System hang occurs during SMMU initialization

[sunnywang-arm]

@semihalf-bernacki-grzegorz confirmed that this issue can be worked around by the patch smmu.patch.txt from @ndhillonm. In the patch, the timeout-related change is needed for preventing system hang. However, we're still having no idea why adding a __sync_synchronize() call can work around this issue. Can we get a BSA expert to check the patch?

The following is the log showing where system hang occurs.

FS4:\EFI\BOOT\bsa\> Bsa.efi

 BSA Architecture Compliance Suite 
    Version 1.0  

 Starting tests with Print level is  3

 Creating Platform Information Tables 
 PE_INFO: Number of PE detected       :   24 
 GIC_INFO: Number of GICD             :    1 
 GIC_INFO: Number of ITS              :    1 
 TIMER_INFO: Number of system timers  :    0 
 WATCHDOG_INFO: Number of Watchdogs   :    1 
 PCIE_INFO: Number of ECAM regions    :    7 
 PCIE_INFO: Number of RCiEP           :   13 
 PCIE_INFO: Number of RCEC            :    0 
 PCIE_INFO: Number of EP              :   41 
 PCIE_INFO: Number of RP              :   25 
 PCIE_INFO: Number of iEP_EP          :    0 
 PCIE_INFO: Number of iEP_RP          :    0 
 SMMU_INFO: Number of SMMU CTRL       :    1 

[chetan-rathore]

Thanks @semihalf-bernacki-grzegorz and @sunnywang-arm,

We will review the patch and update soon.

[ndhillonm]

The first issue is an error in below function. While loop is based on 'timeout' which is not getting decremented. I think this should be a trivial fix that we can agree on.

static void smmu_cmdq_poll_until_consumed(smmu_dev_t smmu) { uint32_t timeout = SMMU_CMDQ_POLL_TIMEOUT; smmu_cmd_queue_t cmdq = &smmu->cmdq; smmu_queue_t queue = { .log2nent = smmu->cmdq.queue.log2nent, .prod = val_mmio_read((uint64_t)smmu->cmdq.prod_reg), .cons = val_mmio_read((uint64_t)smmu->cmdq.cons_reg) };

while (timeout > 0) {
    if (smmu_queue_empty(&queue))
        break;
    queue.cons = val_mmio_read((uint64_t)cmdq->cons_reg);
}

if (!timeout) {
    val_print(ACS_PRINT_ERR, "\n       CMDQ poll timeout at 0x%08x", queue.prod);
    val_print(ACS_PRINT_ERR, "\n       prod_reg = 0x%08x,",

val_mmio_read((uint64_t)smmu->cmdq.prod_reg)); val_print(ACS_PRINT_ERR, "\n cons_reg = 0x%08x", val_mmio_read((uint64_t)smmu->cmdq.cons_reg)); val_print(ACS_PRINT_ERR, "\n gerror = 0x%08x ", val_mmio_read(smmu->base + SMMU_GERROR_OFFSET)); } }

[ndhillonm]

Second issue is the implementation of 'smmu_cmdq_write_cmd' function.

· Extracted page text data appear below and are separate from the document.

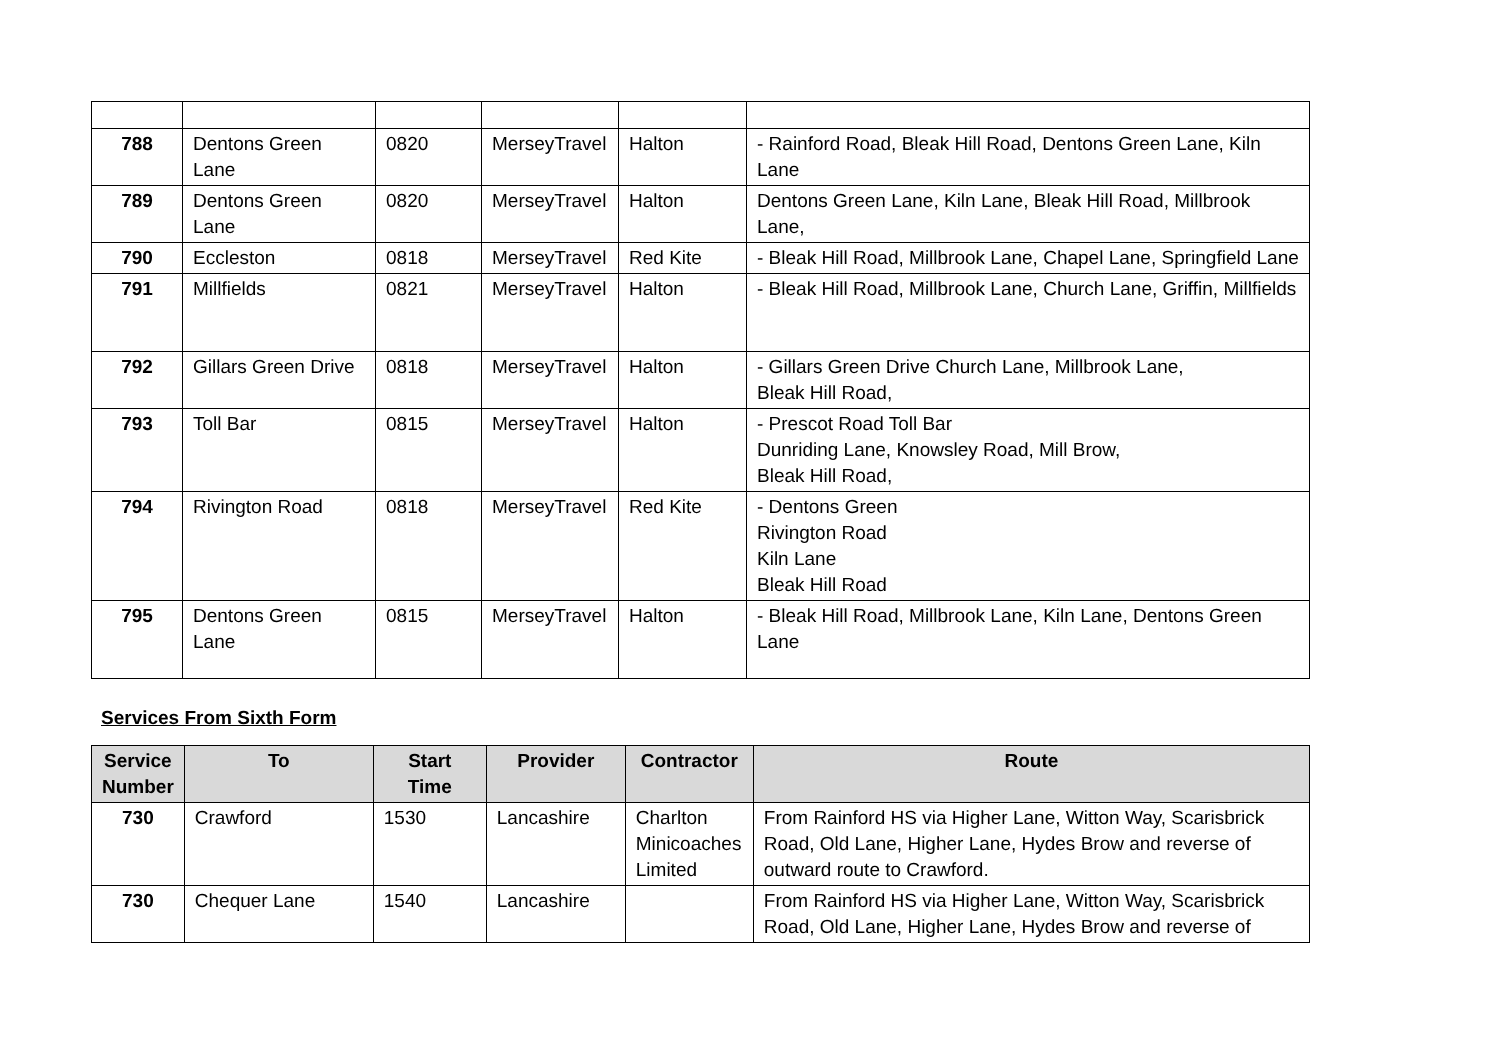| 788 | Dentons Green Lane | 0820 | MerseyTravel | Halton | - Rainford Road, Bleak Hill Road, Dentons Green Lane, Kiln Lane |
| 789 | Dentons Green Lane | 0820 | MerseyTravel | Halton | Dentons Green Lane, Kiln Lane, Bleak Hill Road, Millbrook Lane, |
| 790 | Eccleston | 0818 | MerseyTravel | Red Kite | - Bleak Hill Road, Millbrook Lane, Chapel Lane, Springfield Lane |
| 791 | Millfields | 0821 | MerseyTravel | Halton | - Bleak Hill Road, Millbrook Lane, Church Lane, Griffin, Millfields |
| 792 | Gillars Green Drive | 0818 | MerseyTravel | Halton | - Gillars Green Drive Church Lane, Millbrook Lane, Bleak Hill Road, |
| 793 | Toll Bar | 0815 | MerseyTravel | Halton | - Prescot Road Toll Bar Dunriding Lane, Knowsley Road, Mill Brow, Bleak Hill Road, |
| 794 | Rivington Road | 0818 | MerseyTravel | Red Kite | - Dentons Green Rivington Road Kiln Lane Bleak Hill Road |
| 795 | Dentons Green Lane | 0815 | MerseyTravel | Halton | - Bleak Hill Road, Millbrook Lane, Kiln Lane, Dentons Green Lane |
Services From Sixth Form
| Service Number | To | Start Time | Provider | Contractor | Route |
| --- | --- | --- | --- | --- | --- |
| 730 | Crawford | 1530 | Lancashire | Charlton Minicoaches Limited | From Rainford HS via Higher Lane, Witton Way, Scarisbrick Road, Old Lane, Higher Lane, Hydes Brow and reverse of outward route to Crawford. |
| 730 | Chequer Lane | 1540 | Lancashire | | From Rainford HS via Higher Lane, Witton Way, Scarisbrick Road, Old Lane, Higher Lane, Hydes Brow and reverse of |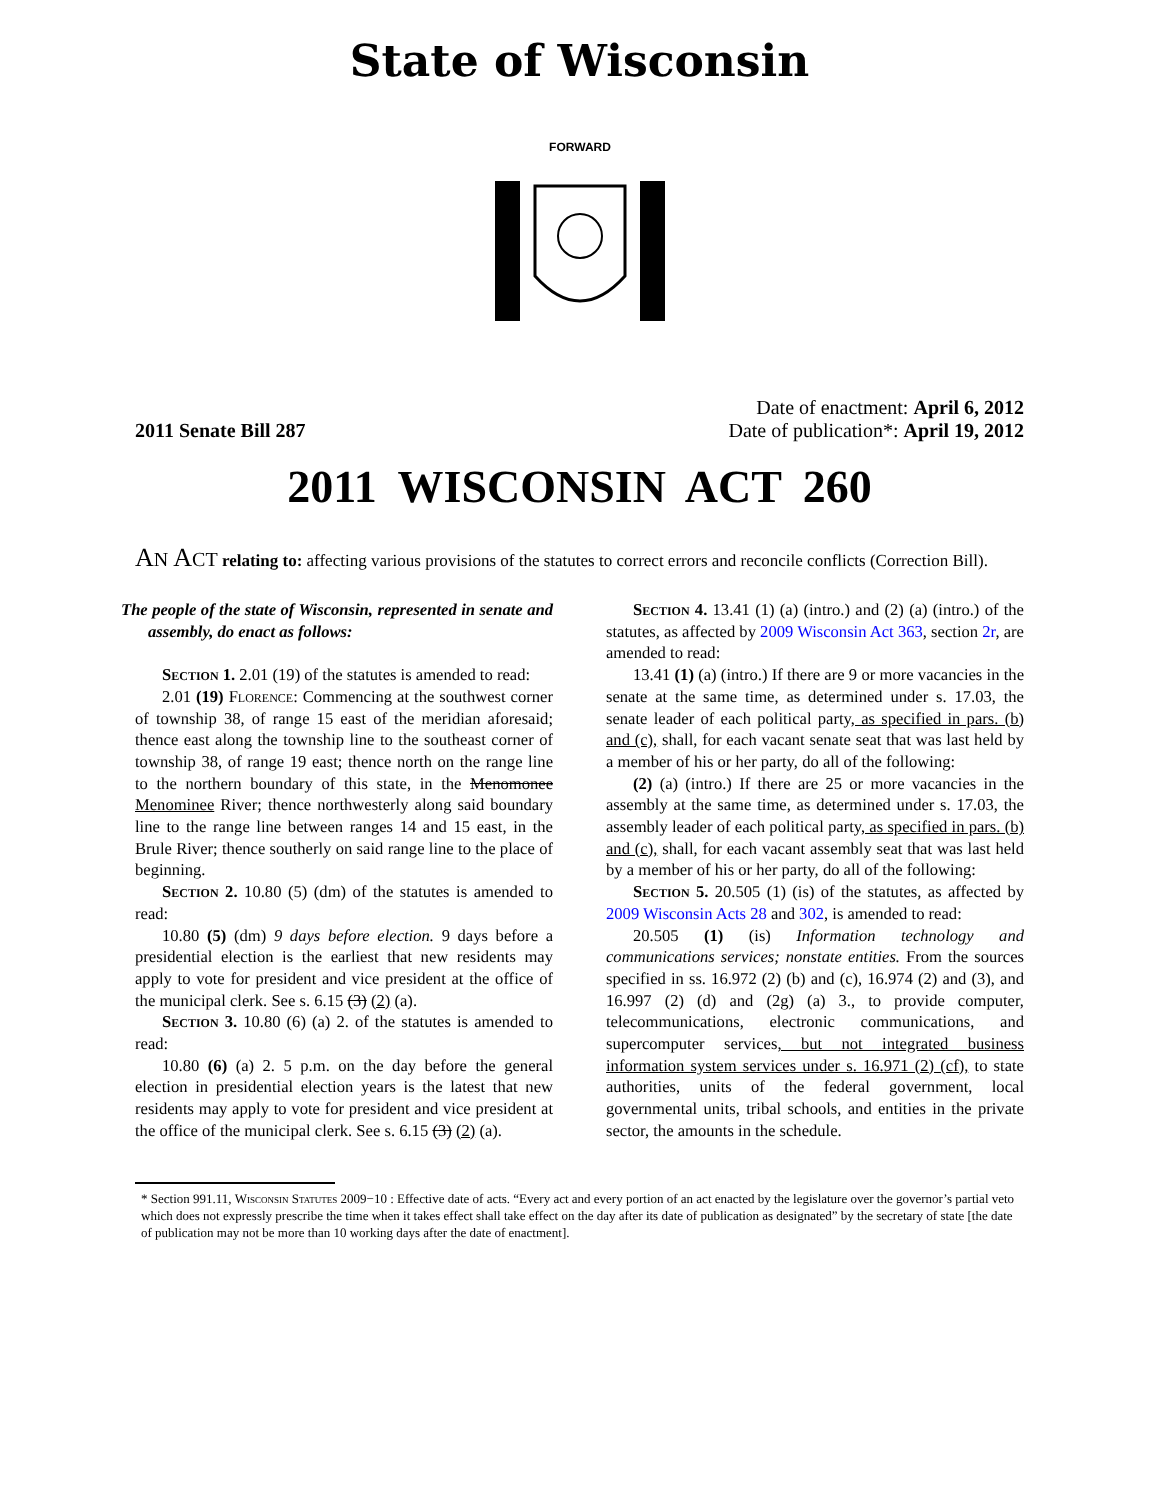State of Wisconsin
FORWARD
2011 Senate Bill 287
Date of enactment: April 6, 2012
Date of publication*: April 19, 2012
2011 WISCONSIN ACT 260
AN ACT relating to: affecting various provisions of the statutes to correct errors and reconcile conflicts (Correction Bill).
The people of the state of Wisconsin, represented in senate and assembly, do enact as follows:
Section 1. 2.01 (19) of the statutes is amended to read:
2.01 (19) Florence: Commencing at the southwest corner of township 38, of range 15 east of the meridian aforesaid; thence east along the township line to the southeast corner of township 38, of range 19 east; thence north on the range line to the northern boundary of this state, in the Menomonee Menominee River; thence northwesterly along said boundary line to the range line between ranges 14 and 15 east, in the Brule River; thence southerly on said range line to the place of beginning.
Section 2. 10.80 (5) (dm) of the statutes is amended to read:
10.80 (5) (dm) 9 days before election. 9 days before a presidential election is the earliest that new residents may apply to vote for president and vice president at the office of the municipal clerk. See s. 6.15 (3) (2) (a).
Section 3. 10.80 (6) (a) 2. of the statutes is amended to read:
10.80 (6) (a) 2. 5 p.m. on the day before the general election in presidential election years is the latest that new residents may apply to vote for president and vice president at the office of the municipal clerk. See s. 6.15 (3) (2) (a).
Section 4. 13.41 (1) (a) (intro.) and (2) (a) (intro.) of the statutes, as affected by 2009 Wisconsin Act 363, section 2r, are amended to read:
13.41 (1) (a) (intro.) If there are 9 or more vacancies in the senate at the same time, as determined under s. 17.03, the senate leader of each political party, as specified in pars. (b) and (c), shall, for each vacant senate seat that was last held by a member of his or her party, do all of the following:
(2) (a) (intro.) If there are 25 or more vacancies in the assembly at the same time, as determined under s. 17.03, the assembly leader of each political party, as specified in pars. (b) and (c), shall, for each vacant assembly seat that was last held by a member of his or her party, do all of the following:
Section 5. 20.505 (1) (is) of the statutes, as affected by 2009 Wisconsin Acts 28 and 302, is amended to read:
20.505 (1) (is) Information technology and communications services; nonstate entities. From the sources specified in ss. 16.972 (2) (b) and (c), 16.974 (2) and (3), and 16.997 (2) (d) and (2g) (a) 3., to provide computer, telecommunications, electronic communications, and supercomputer services, but not integrated business information system services under s. 16.971 (2) (cf), to state authorities, units of the federal government, local governmental units, tribal schools, and entities in the private sector, the amounts in the schedule.
* Section 991.11, Wisconsin Statutes 2009−10 : Effective date of acts. “Every act and every portion of an act enacted by the legislature over the governor’s partial veto which does not expressly prescribe the time when it takes effect shall take effect on the day after its date of publication as designated” by the secretary of state [the date of publication may not be more than 10 working days after the date of enactment].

If you look at the SMMU spec,

3.5.2 Queue entry visibility semantics Any producer (whether the SMMU or software) must ensure that if an update to the PROD index value is observable by the consumer, all new queue entries are observable by the consumer

This clearly implies a need for a barrier so that queue entries are visible when PROD register is updated. This can also be seen in implementation of 'arm_smmu_cmdq_issue_cmdlist' function in Linux kernel SMMUv3 driver.

[chetan-rathore]

Hi @semihalf-bernacki-grzegorz,

Thanks for the patch.

We have integrated the timeout change, and for barrier will use DMB instruction.

Can you help us in verifying the fix with below binary https://github.com/chetan-rathore/bsa-acs/blob/main/prebuilt_images/Bsa_ES_Fix.efi

Changes for this issue + #11 -> https://github.com/chetan-rathore/bsa-acs/commit/bd24ef61c168aea663958b96ec852992bb5a4757

timeout change + some debug prints -> https://github.com/chetan-rathore/bsa-acs/commit/a6e8f3bdcd183eb6062c4d8b10d71ff1bc9563b4

Thanks, ACS Team

[semihalf-bernacki-grzegorz]

Hi @chetan-rathore, here is the log from Bsa_ES_Fix.efi: Bsa_ES_Fix.log

[chetan-rathore]

Thanks @semihalf-bernacki-grzegorz,

We will merge the changes into the mainline.

[chetan-rathore]

Hi @semihalf-bernacki-grzegorz @sunnywang-arm ,

The changes are updated as part of #15

[sunnywang-arm]

Closing it as the fix got merged and verified. Thanks, @semihalf-bernacki-grzegor, @ndhillonm, and @chetan-rathore.